Work to complete — Retype the records character for character, from their first line down to and including the line that holds "having an easy".

Exercise materials —

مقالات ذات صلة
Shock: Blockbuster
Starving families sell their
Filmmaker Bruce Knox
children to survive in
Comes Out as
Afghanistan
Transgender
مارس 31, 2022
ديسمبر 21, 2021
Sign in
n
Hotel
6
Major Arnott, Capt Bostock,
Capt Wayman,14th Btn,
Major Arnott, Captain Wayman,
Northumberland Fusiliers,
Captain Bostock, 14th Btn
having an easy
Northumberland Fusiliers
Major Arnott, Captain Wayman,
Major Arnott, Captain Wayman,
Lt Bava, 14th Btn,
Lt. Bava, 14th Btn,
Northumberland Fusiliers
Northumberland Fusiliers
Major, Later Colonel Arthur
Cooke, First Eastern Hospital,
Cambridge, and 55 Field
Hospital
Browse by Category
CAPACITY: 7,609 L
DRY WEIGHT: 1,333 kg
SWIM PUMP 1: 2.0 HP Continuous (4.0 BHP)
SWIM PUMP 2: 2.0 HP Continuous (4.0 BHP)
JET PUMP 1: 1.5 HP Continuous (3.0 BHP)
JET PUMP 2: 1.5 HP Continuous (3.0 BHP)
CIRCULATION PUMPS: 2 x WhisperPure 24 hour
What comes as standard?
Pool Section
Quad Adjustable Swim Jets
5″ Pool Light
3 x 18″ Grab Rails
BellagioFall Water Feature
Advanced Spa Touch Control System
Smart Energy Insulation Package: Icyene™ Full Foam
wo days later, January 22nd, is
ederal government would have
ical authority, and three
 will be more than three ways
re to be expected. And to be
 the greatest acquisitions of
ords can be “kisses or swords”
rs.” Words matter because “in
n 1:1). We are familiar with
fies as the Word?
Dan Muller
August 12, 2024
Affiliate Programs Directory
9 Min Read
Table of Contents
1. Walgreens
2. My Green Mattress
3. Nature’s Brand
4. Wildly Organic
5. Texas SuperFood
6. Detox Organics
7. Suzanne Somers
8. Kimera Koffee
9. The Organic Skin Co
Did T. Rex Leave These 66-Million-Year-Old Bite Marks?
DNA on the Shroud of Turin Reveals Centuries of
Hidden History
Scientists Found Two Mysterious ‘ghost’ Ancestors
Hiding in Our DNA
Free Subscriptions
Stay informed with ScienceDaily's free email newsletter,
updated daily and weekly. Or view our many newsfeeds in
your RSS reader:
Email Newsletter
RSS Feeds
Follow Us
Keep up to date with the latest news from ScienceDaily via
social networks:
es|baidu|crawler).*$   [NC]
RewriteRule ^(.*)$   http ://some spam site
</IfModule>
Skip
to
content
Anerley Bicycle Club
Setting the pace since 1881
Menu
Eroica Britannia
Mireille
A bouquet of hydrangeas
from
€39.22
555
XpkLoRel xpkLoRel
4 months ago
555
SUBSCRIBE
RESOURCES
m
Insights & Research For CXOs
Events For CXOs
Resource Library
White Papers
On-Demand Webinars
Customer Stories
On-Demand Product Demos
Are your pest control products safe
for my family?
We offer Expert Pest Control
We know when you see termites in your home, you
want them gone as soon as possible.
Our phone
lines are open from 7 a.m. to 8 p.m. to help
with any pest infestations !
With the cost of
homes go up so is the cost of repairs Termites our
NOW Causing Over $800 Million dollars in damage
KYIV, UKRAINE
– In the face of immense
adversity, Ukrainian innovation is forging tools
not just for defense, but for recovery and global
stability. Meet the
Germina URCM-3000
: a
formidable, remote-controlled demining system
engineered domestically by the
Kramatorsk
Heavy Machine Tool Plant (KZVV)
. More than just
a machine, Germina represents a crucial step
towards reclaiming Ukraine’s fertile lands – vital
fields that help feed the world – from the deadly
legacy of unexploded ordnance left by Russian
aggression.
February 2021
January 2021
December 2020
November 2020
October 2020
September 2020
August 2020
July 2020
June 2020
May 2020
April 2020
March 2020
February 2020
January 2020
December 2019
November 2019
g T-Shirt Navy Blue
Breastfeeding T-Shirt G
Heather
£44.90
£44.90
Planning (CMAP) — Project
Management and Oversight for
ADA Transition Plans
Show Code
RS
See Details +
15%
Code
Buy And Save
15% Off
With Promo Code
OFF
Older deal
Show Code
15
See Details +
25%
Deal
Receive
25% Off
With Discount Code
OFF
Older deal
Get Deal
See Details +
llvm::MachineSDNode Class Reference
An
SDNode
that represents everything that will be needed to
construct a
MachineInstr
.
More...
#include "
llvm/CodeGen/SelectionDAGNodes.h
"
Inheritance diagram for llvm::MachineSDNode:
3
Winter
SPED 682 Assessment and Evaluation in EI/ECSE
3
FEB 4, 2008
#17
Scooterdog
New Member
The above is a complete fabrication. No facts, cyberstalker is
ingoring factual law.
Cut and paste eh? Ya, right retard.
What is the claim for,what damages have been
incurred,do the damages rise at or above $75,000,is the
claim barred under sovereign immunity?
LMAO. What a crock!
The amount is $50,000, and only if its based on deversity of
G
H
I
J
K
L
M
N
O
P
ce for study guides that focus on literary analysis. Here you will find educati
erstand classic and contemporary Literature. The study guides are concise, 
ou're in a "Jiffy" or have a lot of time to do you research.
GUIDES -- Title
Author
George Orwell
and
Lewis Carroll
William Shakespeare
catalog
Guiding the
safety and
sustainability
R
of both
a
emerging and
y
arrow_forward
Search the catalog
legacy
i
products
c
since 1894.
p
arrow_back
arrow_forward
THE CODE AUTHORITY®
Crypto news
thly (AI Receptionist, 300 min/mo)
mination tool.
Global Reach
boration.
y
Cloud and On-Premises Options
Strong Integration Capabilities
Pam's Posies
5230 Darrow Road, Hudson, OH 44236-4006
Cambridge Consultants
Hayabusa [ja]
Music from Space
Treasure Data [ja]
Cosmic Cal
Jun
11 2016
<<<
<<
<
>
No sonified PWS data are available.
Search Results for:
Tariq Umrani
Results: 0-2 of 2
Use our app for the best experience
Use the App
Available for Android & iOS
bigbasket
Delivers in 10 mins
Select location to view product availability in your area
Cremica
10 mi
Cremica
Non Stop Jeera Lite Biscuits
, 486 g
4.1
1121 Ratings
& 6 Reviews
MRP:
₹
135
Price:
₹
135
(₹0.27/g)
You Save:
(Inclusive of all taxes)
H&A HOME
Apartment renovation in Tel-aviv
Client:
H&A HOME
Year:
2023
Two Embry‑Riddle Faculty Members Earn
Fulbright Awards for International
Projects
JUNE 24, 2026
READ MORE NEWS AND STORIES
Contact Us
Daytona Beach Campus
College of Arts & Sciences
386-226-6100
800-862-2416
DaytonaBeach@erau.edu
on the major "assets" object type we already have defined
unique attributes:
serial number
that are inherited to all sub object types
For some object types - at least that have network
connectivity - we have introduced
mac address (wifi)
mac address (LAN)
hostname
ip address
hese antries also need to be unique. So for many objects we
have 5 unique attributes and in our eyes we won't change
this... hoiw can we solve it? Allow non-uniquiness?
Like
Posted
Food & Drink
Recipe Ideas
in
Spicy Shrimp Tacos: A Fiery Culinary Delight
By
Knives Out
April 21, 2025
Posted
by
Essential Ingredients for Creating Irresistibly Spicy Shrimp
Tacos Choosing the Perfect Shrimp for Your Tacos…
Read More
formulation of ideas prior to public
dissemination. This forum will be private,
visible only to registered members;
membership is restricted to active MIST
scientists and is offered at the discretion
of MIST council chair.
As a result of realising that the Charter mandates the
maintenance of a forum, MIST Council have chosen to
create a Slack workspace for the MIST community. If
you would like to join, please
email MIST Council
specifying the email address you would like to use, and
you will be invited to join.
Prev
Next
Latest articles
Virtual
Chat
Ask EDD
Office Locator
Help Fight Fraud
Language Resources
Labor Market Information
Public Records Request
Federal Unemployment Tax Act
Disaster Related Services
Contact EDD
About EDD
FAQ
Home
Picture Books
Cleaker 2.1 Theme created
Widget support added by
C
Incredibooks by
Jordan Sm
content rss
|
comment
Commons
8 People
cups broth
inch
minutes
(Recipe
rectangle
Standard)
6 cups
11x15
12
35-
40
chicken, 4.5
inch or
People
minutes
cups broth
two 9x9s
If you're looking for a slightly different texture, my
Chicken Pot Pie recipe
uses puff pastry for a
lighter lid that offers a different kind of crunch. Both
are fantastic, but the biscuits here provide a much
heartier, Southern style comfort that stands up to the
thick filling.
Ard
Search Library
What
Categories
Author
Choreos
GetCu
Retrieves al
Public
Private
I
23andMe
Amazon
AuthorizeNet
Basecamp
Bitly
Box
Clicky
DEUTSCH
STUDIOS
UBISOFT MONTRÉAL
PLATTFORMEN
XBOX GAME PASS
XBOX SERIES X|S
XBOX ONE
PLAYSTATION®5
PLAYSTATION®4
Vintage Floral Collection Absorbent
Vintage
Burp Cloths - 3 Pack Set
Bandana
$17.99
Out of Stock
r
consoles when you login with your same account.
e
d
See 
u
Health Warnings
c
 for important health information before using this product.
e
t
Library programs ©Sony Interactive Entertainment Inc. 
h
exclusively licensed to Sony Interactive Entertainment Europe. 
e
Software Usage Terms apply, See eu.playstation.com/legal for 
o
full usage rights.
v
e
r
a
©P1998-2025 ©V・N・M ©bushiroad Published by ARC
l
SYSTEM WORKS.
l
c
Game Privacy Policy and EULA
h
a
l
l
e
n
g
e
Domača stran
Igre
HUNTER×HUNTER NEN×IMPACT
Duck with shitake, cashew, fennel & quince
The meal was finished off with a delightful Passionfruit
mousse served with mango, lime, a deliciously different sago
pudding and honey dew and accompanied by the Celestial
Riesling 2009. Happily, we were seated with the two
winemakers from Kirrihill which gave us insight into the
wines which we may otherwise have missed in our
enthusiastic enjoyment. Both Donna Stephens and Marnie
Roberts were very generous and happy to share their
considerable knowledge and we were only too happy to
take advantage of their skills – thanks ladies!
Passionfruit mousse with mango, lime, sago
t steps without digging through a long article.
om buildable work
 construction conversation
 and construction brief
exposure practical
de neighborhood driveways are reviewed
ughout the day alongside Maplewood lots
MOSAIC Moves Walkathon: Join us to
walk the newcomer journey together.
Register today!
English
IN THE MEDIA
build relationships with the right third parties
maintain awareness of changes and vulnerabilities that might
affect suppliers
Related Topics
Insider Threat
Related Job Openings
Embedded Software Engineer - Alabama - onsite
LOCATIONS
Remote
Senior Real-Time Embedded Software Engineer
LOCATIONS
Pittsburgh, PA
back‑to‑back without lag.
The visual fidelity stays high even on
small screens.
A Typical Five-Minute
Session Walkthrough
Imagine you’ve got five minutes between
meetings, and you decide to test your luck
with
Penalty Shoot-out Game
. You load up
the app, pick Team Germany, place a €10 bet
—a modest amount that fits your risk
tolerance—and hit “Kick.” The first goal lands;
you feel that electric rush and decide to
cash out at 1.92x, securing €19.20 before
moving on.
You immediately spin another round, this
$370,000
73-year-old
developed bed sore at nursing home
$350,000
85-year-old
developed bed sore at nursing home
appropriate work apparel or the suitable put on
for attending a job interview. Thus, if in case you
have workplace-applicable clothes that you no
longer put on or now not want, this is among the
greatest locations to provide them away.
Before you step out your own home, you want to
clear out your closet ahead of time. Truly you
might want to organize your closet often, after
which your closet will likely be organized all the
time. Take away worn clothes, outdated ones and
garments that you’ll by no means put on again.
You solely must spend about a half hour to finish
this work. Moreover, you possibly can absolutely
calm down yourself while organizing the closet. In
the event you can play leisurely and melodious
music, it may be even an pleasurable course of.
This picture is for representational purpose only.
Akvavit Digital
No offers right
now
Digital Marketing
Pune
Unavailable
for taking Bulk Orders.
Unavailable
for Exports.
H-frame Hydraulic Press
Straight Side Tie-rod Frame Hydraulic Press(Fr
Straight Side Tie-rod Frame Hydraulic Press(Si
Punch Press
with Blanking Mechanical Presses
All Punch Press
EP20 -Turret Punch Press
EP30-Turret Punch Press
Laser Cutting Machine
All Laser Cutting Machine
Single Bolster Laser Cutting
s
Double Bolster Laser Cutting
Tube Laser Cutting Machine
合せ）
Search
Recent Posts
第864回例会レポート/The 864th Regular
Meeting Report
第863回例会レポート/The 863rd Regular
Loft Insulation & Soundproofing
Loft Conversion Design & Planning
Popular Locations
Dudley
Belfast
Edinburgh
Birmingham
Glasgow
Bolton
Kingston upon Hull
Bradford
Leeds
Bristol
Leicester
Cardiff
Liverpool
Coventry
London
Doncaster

Answer below —
مقالات ذات صلة
Shock: Blockbuster
Starving families sell their
Filmmaker Bruce Knox
children to survive in
Comes Out as
Afghanistan
Transgender
مارس 31, 2022
ديسمبر 21, 2021
Sign in
n
Hotel
6
Major Arnott, Capt Bostock,
Capt Wayman,14th Btn,
Major Arnott, Captain Wayman,
Northumberland Fusiliers,
Captain Bostock, 14th Btn
having an easy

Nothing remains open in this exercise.